• **SHORT EXERCISE**
Copy out the lines in the items below, starting with the line that contains "text However, the" and going on through the line that contains "text The real", both included.

**** DATA SUPPLIED

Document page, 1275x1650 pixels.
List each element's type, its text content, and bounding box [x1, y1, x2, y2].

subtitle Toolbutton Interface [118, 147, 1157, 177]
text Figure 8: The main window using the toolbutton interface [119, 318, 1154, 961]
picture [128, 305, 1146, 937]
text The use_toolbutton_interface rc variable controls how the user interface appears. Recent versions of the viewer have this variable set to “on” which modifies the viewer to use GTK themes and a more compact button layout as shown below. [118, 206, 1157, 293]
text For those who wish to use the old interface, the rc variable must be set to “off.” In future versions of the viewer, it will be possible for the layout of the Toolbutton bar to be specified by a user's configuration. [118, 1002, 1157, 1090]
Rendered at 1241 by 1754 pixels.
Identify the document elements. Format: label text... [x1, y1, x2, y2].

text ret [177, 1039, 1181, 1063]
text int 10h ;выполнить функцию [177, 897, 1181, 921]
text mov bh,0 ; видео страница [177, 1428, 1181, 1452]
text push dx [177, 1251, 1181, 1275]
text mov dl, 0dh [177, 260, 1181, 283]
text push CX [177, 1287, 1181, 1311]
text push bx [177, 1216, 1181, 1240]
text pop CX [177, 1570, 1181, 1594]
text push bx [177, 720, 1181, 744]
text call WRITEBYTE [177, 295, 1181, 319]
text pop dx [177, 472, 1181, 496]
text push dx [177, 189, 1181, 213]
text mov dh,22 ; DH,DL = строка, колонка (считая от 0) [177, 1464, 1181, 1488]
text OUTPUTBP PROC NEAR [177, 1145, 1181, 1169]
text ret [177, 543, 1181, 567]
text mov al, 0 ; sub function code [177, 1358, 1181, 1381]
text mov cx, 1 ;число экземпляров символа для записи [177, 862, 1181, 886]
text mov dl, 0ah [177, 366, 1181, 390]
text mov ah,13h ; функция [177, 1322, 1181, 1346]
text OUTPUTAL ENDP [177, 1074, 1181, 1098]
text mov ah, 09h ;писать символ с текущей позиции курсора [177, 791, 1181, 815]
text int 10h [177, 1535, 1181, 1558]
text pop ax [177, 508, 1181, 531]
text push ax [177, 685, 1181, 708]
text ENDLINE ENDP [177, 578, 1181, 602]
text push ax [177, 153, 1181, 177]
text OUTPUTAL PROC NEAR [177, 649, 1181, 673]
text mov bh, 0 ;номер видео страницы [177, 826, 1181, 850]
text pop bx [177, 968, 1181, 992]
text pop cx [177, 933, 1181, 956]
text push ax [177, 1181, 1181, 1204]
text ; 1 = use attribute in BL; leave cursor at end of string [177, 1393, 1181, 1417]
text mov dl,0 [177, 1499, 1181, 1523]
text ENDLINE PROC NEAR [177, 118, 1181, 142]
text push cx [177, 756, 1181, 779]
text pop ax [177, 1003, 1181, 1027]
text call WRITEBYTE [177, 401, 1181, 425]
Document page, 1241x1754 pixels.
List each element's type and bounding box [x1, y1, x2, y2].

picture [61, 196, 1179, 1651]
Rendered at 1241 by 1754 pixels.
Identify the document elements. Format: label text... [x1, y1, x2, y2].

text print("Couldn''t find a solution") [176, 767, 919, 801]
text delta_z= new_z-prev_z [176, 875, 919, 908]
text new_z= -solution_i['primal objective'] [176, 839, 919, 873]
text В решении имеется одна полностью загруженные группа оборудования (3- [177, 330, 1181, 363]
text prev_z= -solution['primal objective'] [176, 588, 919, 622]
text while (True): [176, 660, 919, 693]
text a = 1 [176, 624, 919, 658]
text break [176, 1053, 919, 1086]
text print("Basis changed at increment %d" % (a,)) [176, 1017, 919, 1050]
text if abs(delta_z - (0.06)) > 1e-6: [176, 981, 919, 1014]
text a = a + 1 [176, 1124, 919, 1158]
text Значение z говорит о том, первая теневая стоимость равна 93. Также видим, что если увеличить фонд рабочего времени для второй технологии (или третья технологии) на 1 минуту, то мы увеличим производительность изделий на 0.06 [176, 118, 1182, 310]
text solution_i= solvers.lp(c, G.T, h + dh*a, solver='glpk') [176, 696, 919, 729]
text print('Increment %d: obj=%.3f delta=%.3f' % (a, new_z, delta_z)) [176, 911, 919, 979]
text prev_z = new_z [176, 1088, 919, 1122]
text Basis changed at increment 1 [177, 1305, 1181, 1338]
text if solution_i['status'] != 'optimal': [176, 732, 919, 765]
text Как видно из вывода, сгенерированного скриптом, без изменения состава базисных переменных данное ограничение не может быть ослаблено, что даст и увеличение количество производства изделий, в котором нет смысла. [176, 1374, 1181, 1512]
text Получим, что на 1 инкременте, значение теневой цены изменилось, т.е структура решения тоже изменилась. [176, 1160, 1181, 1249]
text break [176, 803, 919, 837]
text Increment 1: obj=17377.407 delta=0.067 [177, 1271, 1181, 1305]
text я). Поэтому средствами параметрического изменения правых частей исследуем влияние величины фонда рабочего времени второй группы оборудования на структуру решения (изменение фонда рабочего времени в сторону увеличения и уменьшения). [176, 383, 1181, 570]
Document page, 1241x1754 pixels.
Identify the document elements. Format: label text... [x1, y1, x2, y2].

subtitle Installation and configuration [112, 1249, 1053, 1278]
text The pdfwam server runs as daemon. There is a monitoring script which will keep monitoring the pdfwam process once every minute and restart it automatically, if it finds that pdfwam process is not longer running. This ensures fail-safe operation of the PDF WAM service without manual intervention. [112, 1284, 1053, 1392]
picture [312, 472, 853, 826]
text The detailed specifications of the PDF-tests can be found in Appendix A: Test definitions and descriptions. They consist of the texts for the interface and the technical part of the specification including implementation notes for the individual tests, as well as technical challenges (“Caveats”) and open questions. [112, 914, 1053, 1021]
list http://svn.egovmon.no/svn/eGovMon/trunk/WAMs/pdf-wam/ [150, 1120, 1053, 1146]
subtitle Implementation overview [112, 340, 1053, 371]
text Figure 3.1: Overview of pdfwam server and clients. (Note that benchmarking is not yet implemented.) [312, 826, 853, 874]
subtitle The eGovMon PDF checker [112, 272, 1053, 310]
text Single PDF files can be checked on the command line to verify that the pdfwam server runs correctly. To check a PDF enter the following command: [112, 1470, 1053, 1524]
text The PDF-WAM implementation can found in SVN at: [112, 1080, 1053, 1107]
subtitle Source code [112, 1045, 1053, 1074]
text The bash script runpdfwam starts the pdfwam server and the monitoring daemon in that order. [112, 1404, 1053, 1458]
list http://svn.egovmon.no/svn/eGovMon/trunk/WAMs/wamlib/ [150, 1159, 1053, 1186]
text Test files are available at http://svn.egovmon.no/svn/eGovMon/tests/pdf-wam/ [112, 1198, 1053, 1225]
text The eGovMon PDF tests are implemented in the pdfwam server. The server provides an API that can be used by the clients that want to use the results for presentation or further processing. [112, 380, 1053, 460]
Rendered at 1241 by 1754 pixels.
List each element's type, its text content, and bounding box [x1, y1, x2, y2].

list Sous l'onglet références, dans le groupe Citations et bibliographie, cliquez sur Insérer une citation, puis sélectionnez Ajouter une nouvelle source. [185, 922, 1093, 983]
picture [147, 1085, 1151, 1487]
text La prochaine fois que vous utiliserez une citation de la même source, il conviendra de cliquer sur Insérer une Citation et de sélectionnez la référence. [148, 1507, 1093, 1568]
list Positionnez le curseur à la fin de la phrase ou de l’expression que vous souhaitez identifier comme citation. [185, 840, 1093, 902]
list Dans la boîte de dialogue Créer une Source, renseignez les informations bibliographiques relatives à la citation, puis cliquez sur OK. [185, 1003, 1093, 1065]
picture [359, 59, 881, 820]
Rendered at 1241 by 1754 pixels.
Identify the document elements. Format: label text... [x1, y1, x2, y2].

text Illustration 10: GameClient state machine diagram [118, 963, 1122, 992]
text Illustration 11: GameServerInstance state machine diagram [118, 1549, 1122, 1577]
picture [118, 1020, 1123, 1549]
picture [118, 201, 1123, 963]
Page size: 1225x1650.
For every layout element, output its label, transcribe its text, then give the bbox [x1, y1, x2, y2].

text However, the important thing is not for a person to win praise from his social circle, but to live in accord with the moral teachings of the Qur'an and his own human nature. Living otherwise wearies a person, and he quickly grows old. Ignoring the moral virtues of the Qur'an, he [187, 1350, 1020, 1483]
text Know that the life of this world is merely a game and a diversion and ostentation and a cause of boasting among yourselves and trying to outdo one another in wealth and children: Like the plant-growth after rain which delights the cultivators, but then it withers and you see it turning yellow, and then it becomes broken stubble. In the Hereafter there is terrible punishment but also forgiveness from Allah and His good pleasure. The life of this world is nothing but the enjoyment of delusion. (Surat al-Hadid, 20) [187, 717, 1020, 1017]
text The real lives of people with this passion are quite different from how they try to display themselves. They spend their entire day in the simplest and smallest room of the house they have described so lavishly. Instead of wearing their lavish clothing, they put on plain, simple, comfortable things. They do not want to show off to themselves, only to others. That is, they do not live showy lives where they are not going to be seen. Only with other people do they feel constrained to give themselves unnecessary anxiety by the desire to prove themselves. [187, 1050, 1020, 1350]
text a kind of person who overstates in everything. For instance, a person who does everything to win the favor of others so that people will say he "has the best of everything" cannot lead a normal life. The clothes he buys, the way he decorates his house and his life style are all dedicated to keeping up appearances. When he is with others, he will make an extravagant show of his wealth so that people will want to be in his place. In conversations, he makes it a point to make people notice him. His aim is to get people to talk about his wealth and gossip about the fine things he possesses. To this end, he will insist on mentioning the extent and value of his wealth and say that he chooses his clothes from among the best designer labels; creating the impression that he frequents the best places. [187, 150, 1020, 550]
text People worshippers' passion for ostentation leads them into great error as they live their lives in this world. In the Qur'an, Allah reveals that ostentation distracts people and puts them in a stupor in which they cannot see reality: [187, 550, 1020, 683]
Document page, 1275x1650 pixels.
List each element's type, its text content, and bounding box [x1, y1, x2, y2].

********

• **ANSWER**
text However, the important thing is not for a person to win praise from his social circle, but to live in accord with the moral teachings of the Qur'an and his own human nature. Living otherwise wearies a person, and he quickly grows old. Ignoring the moral virtues of the Qur'an, he [187, 1350, 1020, 1483]
text Know that the life of this world is merely a game and a diversion and ostentation and a cause of boasting among yourselves and trying to outdo one another in wealth and children: Like the plant-growth after rain which delights the cultivators, but then it withers and you see it turning yellow, and then it becomes broken stubble. In the Hereafter there is terrible punishment but also forgiveness from Allah and His good pleasure. The life of this world is nothing but the enjoyment of delusion. (Surat al-Hadid, 20) [187, 717, 1020, 1017]
text The real lives of people with this passion are quite different from how they try to display themselves. They spend their entire day in the simplest and smallest room of the house they have described so lavishly. Instead of wearing their lavish clothing, they put on plain, simple, comfortable things. They do not want to show off to themselves, only to others. That is, they do not live showy lives where they are not going to be seen. Only with other people do they feel constrained to give themselves unnecessary anxiety by the desire to prove themselves. [187, 1050, 1020, 1350]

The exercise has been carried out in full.